### [DOCUMENT EXCERPT]

Donald Trump says he will sit out Thursday’s presidential debate after clashing with Fox News over the network’s inclusion of Megyn Kelly as a moderator.
Trump’s beef with Kelly started in the first GOP debate last August, when the Fox anchor questioned him on his remarks about women. The Trump campaign demanded Kelly’s removal from the Jan. 28 debate, but the network refused, inciting the billionaire’s ire and a boycott.
In response, the network wrote in an official statement:
"Donald Trump is refusing to debate seven of his fellow presidential candidates on stage that night, which is near unprecedented.
"We’re not sure how Iowans are going to feel about him walking away from them at the last minute, but it should be clear to the American public by now that this is rooted in one thing – Megyn Kelly, whom he has viciously attacked since August and has now spent four days demanding be removed from the debate stage. Capitulating to politicians’ ultimatums about a debate moderator violates all journalistic standards, as do threats, including the one leveled by Trump’s campaign manager Corey Lewandowski toward Megyn Kelly."

### [GIVEN ENTRIES]
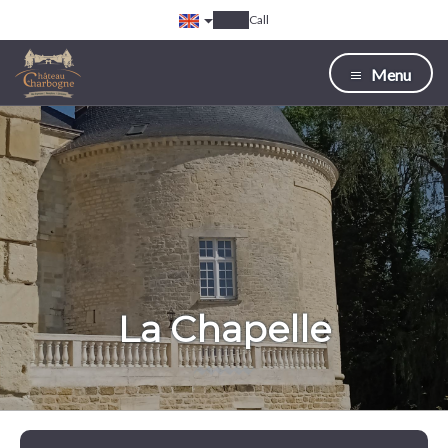
Call
Menu
La Chapelle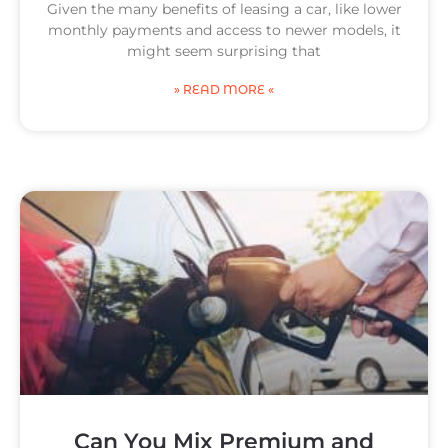
Given the many benefits of leasing a car, like lower
monthly payments and access to newer models, it
might seem surprising that
» READ MORE «
Can You Mix Premium and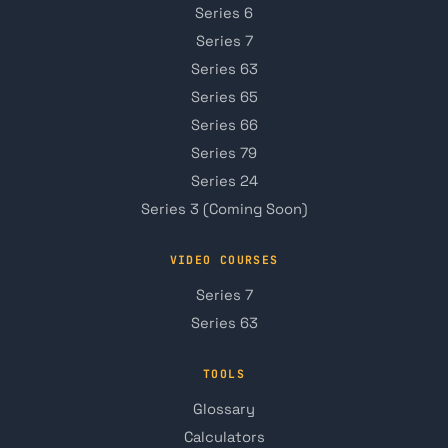
Series 6
Series 7
Series 63
Series 65
Series 66
Series 79
Series 24
Series 3 (Coming Soon)
VIDEO COURSES
Series 7
Series 63
TOOLS
Glossary
Calculators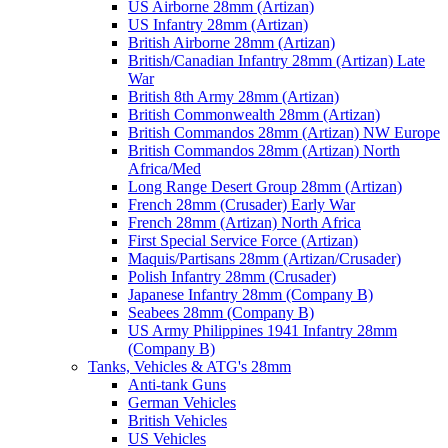
US Airborne 28mm (Artizan)
US Infantry 28mm (Artizan)
British Airborne 28mm (Artizan)
British/Canadian Infantry 28mm (Artizan) Late
War
British 8th Army 28mm (Artizan)
British Commonwealth 28mm (Artizan)
British Commandos 28mm (Artizan) NW Europe
British Commandos 28mm (Artizan) North
Africa/Med
Long Range Desert Group 28mm (Artizan)
French 28mm (Crusader) Early War
French 28mm (Artizan) North Africa
First Special Service Force (Artizan)
Maquis/Partisans 28mm (Artizan/Crusader)
Polish Infantry 28mm (Crusader)
Japanese Infantry 28mm (Company B)
Seabees 28mm (Company B)
US Army Philippines 1941 Infantry 28mm
(Company B)
Tanks, Vehicles & ATG's 28mm
Anti-tank Guns
German Vehicles
British Vehicles
US Vehicles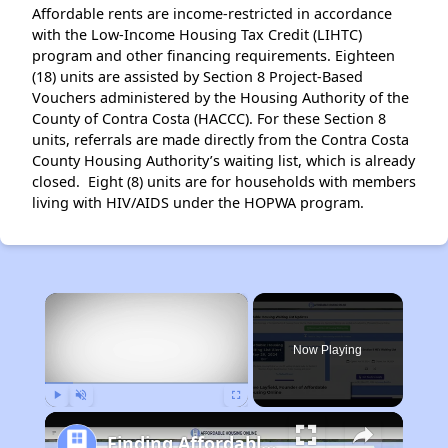
Affordable rents are income-restricted in accordance
with the Low-Income Housing Tax Credit (LIHTC)
program and other financing requirements. Eighteen
(18) units are assisted by Section 8 Project-Based
Vouchers administered by the Housing Authority of the
County of Contra Costa (HACCC). For these Section 8
units, referrals are made directly from the Contra Costa
County Housing Authority’s waiting list, which is already
closed. Eight (8) units are for households with members
living with HIV/AIDS under the HOPWA program.
×
Now Playing
Play
Unmute
Fullscreen
Finding Affordable Housing in California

### [TASK TO COMPLETE]
Return the passage from the article on Trump's debate boycott that lies between "Trump’s beef with" and "is near unprecedented.", inclusive, copied word for word.

### [WRITTEN ANSWER]
Trump’s beef with Kelly started in the first GOP debate last August, when the Fox anchor questioned him on his remarks about women. The Trump campaign demanded Kelly’s removal from the Jan. 28 debate, but the network refused, inciting the billionaire’s ire and a boycott.
In response, the network wrote in an official statement:
"Donald Trump is refusing to debate seven of his fellow presidential candidates on stage that night, which is near unprecedented.